YOUR ASSIGNMENT
Quote each line of the material verbatim, without the pictures.

GIVEN DATA
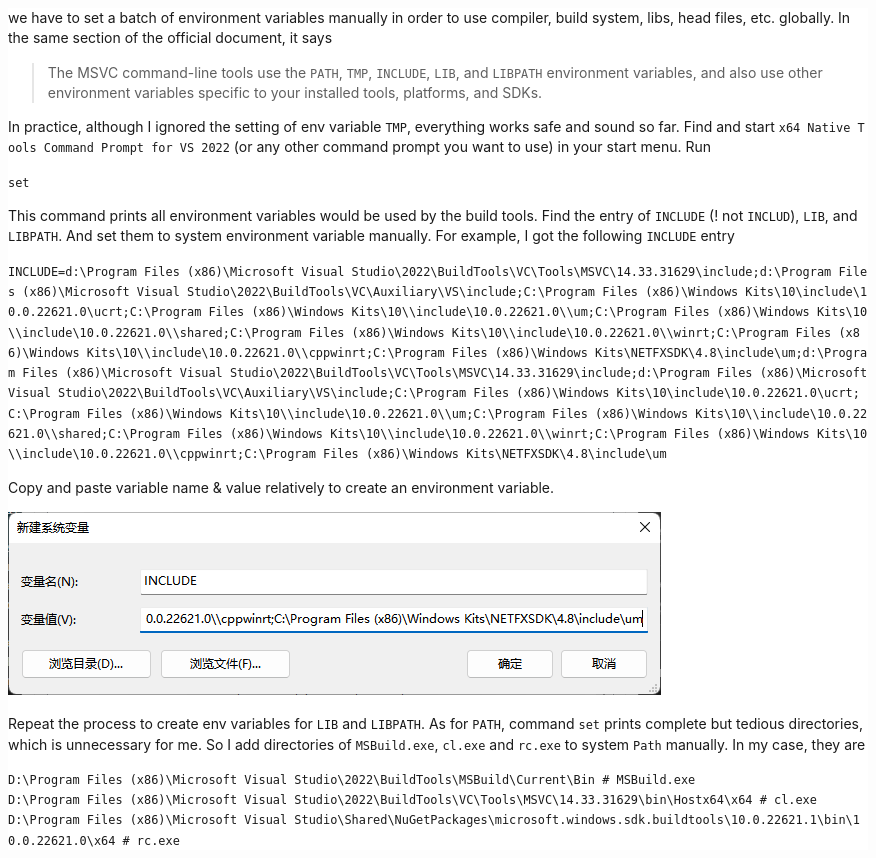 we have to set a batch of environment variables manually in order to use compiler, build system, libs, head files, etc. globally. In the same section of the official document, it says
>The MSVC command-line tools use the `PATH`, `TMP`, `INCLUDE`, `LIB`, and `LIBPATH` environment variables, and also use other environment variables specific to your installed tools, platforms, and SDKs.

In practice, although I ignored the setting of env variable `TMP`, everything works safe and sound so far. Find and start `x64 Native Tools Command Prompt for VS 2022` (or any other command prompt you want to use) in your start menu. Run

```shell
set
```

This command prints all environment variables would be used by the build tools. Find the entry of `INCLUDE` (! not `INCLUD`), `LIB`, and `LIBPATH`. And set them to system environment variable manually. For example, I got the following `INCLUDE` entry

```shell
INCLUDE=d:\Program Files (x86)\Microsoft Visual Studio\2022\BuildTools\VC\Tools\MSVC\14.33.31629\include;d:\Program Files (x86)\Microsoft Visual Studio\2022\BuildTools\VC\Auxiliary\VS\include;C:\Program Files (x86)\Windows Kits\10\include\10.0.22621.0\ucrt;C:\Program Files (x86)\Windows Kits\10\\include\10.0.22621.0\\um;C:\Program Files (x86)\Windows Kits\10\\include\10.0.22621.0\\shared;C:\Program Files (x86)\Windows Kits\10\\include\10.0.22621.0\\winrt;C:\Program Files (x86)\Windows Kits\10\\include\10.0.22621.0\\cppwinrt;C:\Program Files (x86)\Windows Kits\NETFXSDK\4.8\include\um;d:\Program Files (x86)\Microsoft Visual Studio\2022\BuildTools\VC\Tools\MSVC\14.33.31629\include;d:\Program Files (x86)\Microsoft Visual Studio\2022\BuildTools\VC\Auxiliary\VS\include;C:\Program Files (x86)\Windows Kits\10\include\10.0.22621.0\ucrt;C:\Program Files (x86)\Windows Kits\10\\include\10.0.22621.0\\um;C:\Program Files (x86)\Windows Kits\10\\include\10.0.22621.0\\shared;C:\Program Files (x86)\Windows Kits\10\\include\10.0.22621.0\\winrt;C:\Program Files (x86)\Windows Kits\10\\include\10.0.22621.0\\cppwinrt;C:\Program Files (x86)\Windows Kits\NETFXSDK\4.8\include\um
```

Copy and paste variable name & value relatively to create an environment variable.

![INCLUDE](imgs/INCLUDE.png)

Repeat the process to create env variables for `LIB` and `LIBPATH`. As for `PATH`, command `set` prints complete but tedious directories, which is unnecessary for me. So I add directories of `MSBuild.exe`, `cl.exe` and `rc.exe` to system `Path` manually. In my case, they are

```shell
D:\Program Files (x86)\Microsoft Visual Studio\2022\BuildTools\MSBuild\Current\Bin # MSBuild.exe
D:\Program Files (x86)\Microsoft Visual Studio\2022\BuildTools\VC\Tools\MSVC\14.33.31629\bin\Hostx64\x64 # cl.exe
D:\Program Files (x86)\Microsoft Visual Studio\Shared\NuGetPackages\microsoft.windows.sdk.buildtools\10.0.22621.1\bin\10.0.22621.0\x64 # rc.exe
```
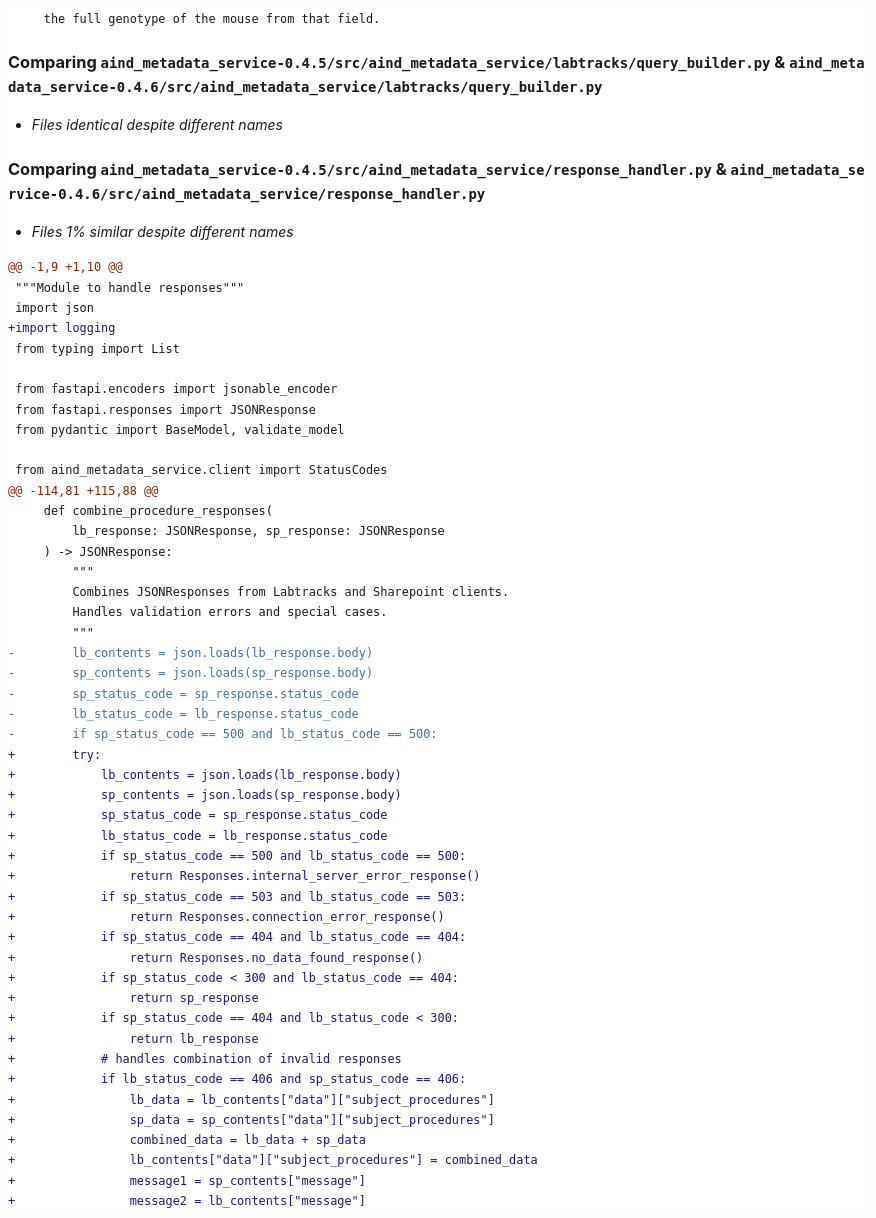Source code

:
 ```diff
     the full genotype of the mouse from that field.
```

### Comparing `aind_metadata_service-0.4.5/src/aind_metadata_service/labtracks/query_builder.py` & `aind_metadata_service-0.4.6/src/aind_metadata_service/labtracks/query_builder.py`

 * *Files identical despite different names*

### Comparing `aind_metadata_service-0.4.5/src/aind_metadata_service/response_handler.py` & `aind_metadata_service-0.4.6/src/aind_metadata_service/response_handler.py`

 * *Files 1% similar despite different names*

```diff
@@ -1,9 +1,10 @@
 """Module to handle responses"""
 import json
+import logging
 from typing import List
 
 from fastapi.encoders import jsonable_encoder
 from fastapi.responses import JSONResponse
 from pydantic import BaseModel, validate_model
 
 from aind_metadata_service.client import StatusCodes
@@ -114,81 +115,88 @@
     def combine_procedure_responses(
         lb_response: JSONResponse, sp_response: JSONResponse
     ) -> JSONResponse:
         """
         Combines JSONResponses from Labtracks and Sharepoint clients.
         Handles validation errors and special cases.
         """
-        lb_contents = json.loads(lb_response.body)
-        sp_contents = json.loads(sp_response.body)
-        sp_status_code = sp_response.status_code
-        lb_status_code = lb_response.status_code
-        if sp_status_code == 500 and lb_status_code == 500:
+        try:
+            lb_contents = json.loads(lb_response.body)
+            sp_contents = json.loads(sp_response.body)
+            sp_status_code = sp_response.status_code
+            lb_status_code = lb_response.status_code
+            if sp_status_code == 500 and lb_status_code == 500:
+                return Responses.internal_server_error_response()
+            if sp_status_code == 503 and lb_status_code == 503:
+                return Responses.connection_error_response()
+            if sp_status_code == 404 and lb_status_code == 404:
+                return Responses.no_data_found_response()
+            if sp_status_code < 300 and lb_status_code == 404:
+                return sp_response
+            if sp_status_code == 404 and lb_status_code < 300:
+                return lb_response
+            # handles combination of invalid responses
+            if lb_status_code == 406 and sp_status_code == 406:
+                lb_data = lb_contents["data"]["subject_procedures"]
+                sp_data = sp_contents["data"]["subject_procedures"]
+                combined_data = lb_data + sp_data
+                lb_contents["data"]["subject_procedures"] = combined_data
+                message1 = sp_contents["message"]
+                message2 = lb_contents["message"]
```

PROBLEM SOLUTION
 we have to set a batch of environment variables manually in order to use compiler, build system, libs, head files, etc. globally. In the same section of the official document, it says
>The MSVC command-line tools use the `PATH`, `TMP`, `INCLUDE`, `LIB`, and `LIBPATH` environment variables, and also use other environment variables specific to your installed tools, platforms, and SDKs.

In practice, although I ignored the setting of env variable `TMP`, everything works safe and sound so far. Find and start `x64 Native Tools Command Prompt for VS 2022` (or any other command prompt you want to use) in your start menu. Run

```shell
set
```

This command prints all environment variables would be used by the build tools. Find the entry of `INCLUDE` (! not `INCLUD`), `LIB`, and `LIBPATH`. And set them to system environment variable manually. For example, I got the following `INCLUDE` entry

```shell
INCLUDE=d:\Program Files (x86)\Microsoft Visual Studio\2022\BuildTools\VC\Tools\MSVC\14.33.31629\include;d:\Program Files (x86)\Microsoft Visual Studio\2022\BuildTools\VC\Auxiliary\VS\include;C:\Program Files (x86)\Windows Kits\10\include\10.0.22621.0\ucrt;C:\Program Files (x86)\Windows Kits\10\\include\10.0.22621.0\\um;C:\Program Files (x86)\Windows Kits\10\\include\10.0.22621.0\\shared;C:\Program Files (x86)\Windows Kits\10\\include\10.0.22621.0\\winrt;C:\Program Files (x86)\Windows Kits\10\\include\10.0.22621.0\\cppwinrt;C:\Program Files (x86)\Windows Kits\NETFXSDK\4.8\include\um;d:\Program Files (x86)\Microsoft Visual Studio\2022\BuildTools\VC\Tools\MSVC\14.33.31629\include;d:\Program Files (x86)\Microsoft Visual Studio\2022\BuildTools\VC\Auxiliary\VS\include;C:\Program Files (x86)\Windows Kits\10\include\10.0.22621.0\ucrt;C:\Program Files (x86)\Windows Kits\10\\include\10.0.22621.0\\um;C:\Program Files (x86)\Windows Kits\10\\include\10.0.22621.0\\shared;C:\Program Files (x86)\Windows Kits\10\\include\10.0.22621.0\\winrt;C:\Program Files (x86)\Windows Kits\10\\include\10.0.22621.0\\cppwinrt;C:\Program Files (x86)\Windows Kits\NETFXSDK\4.8\include\um
```

Copy and paste variable name & value relatively to create an environment variable.

![INCLUDE](imgs/INCLUDE.png)

Repeat the process to create env variables for `LIB` and `LIBPATH`. As for `PATH`, command `set` prints complete but tedious directories, which is unnecessary for me. So I add directories of `MSBuild.exe`, `cl.exe` and `rc.exe` to system `Path` manually. In my case, they are

```shell
D:\Program Files (x86)\Microsoft Visual Studio\2022\BuildTools\MSBuild\Current\Bin # MSBuild.exe
D:\Program Files (x86)\Microsoft Visual Studio\2022\BuildTools\VC\Tools\MSVC\14.33.31629\bin\Hostx64\x64 # cl.exe
D:\Program Files (x86)\Microsoft Visual Studio\Shared\NuGetPackages\microsoft.windows.sdk.buildtools\10.0.22621.1\bin\10.0.22621.0\x64 # rc.exe
```
Source code

:
 ```diff
     the full genotype of the mouse from that field.
```

### Comparing `aind_metadata_service-0.4.5/src/aind_metadata_service/labtracks/query_builder.py` & `aind_metadata_service-0.4.6/src/aind_metadata_service/labtracks/query_builder.py`

 * *Files identical despite different names*

### Comparing `aind_metadata_service-0.4.5/src/aind_metadata_service/response_handler.py` & `aind_metadata_service-0.4.6/src/aind_metadata_service/response_handler.py`

 * *Files 1% similar despite different names*

```diff
@@ -1,9 +1,10 @@
 """Module to handle responses"""
 import json
+import logging
 from typing import List
 
 from fastapi.encoders import jsonable_encoder
 from fastapi.responses import JSONResponse
 from pydantic import BaseModel, validate_model
 
 from aind_metadata_service.client import StatusCodes
@@ -114,81 +115,88 @@
     def combine_procedure_responses(
         lb_response: JSONResponse, sp_response: JSONResponse
     ) -> JSONResponse:
         """
         Combines JSONResponses from Labtracks and Sharepoint clients.
         Handles validation errors and special cases.
         """
-        lb_contents = json.loads(lb_response.body)
-        sp_contents = json.loads(sp_response.body)
-        sp_status_code = sp_response.status_code
-        lb_status_code = lb_response.status_code
-        if sp_status_code == 500 and lb_status_code == 500:
+        try:
+            lb_contents = json.loads(lb_response.body)
+            sp_contents = json.loads(sp_response.body)
+            sp_status_code = sp_response.status_code
+            lb_status_code = lb_response.status_code
+            if sp_status_code == 500 and lb_status_code == 500:
+                return Responses.internal_server_error_response()
+            if sp_status_code == 503 and lb_status_code == 503:
+                return Responses.connection_error_response()
+            if sp_status_code == 404 and lb_status_code == 404:
+                return Responses.no_data_found_response()
+            if sp_status_code < 300 and lb_status_code == 404:
+                return sp_response
+            if sp_status_code == 404 and lb_status_code < 300:
+                return lb_response
+            # handles combination of invalid responses
+            if lb_status_code == 406 and sp_status_code == 406:
+                lb_data = lb_contents["data"]["subject_procedures"]
+                sp_data = sp_contents["data"]["subject_procedures"]
+                combined_data = lb_data + sp_data
+                lb_contents["data"]["subject_procedures"] = combined_data
+                message1 = sp_contents["message"]
+                message2 = lb_contents["message"]
```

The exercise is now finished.